WHAT YOU WILL DO:
Return the data below exactly, stopping after the line with "image of human".

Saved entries

# # # # # # #

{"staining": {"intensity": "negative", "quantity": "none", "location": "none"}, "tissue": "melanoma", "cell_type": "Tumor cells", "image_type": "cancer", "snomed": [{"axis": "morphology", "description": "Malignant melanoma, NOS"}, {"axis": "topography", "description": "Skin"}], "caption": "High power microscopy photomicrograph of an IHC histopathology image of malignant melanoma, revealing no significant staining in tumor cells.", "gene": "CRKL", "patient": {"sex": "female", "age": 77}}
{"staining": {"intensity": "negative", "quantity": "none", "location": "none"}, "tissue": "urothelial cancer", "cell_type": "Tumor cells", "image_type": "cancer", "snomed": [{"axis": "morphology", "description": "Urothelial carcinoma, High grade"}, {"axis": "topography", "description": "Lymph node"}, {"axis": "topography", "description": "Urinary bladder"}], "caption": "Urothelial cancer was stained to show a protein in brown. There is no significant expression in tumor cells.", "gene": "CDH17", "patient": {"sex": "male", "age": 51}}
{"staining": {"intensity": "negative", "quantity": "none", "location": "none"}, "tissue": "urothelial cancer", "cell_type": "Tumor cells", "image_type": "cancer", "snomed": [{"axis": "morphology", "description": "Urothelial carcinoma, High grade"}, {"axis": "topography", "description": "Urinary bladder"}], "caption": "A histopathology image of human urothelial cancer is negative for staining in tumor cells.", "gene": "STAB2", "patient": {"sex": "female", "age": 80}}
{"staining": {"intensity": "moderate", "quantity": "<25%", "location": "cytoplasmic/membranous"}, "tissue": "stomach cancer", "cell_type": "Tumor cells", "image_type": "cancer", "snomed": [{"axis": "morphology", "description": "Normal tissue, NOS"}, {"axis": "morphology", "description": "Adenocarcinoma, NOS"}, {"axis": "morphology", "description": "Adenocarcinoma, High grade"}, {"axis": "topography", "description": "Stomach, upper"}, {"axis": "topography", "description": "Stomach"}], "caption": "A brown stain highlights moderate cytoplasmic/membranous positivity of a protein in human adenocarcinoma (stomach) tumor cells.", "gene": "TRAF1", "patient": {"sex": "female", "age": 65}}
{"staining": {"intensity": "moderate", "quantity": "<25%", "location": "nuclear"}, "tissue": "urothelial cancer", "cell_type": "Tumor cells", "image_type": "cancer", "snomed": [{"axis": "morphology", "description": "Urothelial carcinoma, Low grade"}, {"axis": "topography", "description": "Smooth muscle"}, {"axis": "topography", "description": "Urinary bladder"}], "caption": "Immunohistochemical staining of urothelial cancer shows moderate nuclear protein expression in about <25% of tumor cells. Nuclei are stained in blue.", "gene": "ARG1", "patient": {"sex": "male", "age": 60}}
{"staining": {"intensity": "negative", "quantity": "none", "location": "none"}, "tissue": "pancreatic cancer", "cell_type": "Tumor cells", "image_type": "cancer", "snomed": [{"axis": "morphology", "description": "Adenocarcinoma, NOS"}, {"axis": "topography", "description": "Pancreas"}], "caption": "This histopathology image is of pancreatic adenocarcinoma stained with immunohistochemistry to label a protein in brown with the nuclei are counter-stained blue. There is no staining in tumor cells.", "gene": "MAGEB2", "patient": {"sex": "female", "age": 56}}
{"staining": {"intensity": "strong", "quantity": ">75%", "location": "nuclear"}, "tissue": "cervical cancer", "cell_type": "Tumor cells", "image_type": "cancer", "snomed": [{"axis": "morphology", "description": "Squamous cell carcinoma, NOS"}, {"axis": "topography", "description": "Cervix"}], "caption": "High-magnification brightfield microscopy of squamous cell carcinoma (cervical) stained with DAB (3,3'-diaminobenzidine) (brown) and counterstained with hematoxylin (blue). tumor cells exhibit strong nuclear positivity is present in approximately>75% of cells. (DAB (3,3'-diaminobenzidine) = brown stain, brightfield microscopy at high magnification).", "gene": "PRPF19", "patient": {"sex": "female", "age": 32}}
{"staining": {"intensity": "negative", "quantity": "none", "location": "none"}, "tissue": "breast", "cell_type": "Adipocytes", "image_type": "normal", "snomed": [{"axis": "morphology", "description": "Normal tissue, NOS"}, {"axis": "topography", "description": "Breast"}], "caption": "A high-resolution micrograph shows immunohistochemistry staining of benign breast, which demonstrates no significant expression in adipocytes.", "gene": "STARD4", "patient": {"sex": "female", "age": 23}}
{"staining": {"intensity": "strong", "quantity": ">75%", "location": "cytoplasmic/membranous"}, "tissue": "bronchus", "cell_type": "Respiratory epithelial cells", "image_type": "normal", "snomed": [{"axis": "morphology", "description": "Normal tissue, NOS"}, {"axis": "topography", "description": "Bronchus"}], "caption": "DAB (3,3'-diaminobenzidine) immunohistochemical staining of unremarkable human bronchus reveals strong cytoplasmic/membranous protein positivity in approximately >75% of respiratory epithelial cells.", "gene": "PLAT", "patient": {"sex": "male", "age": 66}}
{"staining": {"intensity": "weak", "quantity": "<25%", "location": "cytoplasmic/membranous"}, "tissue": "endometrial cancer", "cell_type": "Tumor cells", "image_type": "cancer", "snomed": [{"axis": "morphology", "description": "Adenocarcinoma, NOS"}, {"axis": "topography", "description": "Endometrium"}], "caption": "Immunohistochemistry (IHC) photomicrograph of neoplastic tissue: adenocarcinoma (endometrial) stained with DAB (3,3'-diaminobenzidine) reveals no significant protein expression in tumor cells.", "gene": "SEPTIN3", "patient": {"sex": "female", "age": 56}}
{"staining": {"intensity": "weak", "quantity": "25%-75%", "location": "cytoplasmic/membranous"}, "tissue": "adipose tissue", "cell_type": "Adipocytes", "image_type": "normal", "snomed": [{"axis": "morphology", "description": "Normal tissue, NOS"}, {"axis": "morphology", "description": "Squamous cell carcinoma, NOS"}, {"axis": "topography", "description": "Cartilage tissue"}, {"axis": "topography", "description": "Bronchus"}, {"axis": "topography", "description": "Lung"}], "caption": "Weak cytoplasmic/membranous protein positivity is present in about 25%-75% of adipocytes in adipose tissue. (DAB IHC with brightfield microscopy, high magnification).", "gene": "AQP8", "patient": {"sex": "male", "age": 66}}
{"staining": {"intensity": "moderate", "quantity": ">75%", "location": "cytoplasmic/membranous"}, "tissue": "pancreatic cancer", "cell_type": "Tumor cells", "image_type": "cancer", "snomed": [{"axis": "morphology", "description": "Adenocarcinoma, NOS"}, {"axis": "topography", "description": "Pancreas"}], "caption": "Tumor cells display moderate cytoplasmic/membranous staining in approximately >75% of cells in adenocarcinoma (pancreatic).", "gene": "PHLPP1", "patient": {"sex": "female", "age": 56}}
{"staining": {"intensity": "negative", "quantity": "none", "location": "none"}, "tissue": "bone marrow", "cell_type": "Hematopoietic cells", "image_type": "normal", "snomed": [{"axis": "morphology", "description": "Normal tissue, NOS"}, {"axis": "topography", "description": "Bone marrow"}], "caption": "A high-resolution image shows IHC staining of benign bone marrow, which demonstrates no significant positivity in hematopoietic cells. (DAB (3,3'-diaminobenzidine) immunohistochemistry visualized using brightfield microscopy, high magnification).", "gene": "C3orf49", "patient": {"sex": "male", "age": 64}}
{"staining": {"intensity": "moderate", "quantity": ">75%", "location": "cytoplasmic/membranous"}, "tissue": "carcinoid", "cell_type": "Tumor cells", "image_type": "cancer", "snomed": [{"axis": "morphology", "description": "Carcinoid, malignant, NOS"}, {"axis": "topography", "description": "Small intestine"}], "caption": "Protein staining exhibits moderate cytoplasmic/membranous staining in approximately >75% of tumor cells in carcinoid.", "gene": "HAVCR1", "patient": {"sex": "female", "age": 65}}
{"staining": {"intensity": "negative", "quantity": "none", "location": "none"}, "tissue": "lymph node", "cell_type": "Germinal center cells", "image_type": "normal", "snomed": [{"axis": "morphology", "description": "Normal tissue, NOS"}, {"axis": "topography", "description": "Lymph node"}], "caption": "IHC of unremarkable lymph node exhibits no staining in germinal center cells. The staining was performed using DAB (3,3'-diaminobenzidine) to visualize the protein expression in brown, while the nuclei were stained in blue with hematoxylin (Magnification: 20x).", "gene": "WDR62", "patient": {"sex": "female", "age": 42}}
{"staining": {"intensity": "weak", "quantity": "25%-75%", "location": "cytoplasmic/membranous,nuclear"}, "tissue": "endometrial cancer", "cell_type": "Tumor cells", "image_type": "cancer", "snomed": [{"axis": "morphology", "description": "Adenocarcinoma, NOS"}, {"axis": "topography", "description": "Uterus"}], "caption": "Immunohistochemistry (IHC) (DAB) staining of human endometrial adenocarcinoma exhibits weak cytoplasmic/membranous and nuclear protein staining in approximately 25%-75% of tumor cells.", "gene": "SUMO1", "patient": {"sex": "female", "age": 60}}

# # # # # # #

EXERCISE RESULT:
{"staining": {"intensity": "negative", "quantity": "none", "location": "none"}, "tissue": "melanoma", "cell_type": "Tumor cells", "image_type": "cancer", "snomed": [{"axis": "morphology", "description": "Malignant melanoma, NOS"}, {"axis": "topography", "description": "Skin"}], "caption": "High power microscopy photomicrograph of an IHC histopathology image of malignant melanoma, revealing no significant staining in tumor cells.", "gene": "CRKL", "patient": {"sex": "female", "age": 77}}
{"staining": {"intensity": "negative", "quantity": "none", "location": "none"}, "tissue": "urothelial cancer", "cell_type": "Tumor cells", "image_type": "cancer", "snomed": [{"axis": "morphology", "description": "Urothelial carcinoma, High grade"}, {"axis": "topography", "description": "Lymph node"}, {"axis": "topography", "description": "Urinary bladder"}], "caption": "Urothelial cancer was stained to show a protein in brown. There is no significant expression in tumor cells.", "gene": "CDH17", "patient": {"sex": "male", "age": 51}}
{"staining": {"intensity": "negative", "quantity": "none", "location": "none"}, "tissue": "urothelial cancer", "cell_type": "Tumor cells", "image_type": "cancer", "snomed": [{"axis": "morphology", "description": "Urothelial carcinoma, High grade"}, {"axis": "topography", "description": "Urinary bladder"}], "caption": "A histopathology image of human urothelial cancer is negative for staining in tumor cells.", "gene": "STAB2", "patient": {"sex": "female", "age": 80}}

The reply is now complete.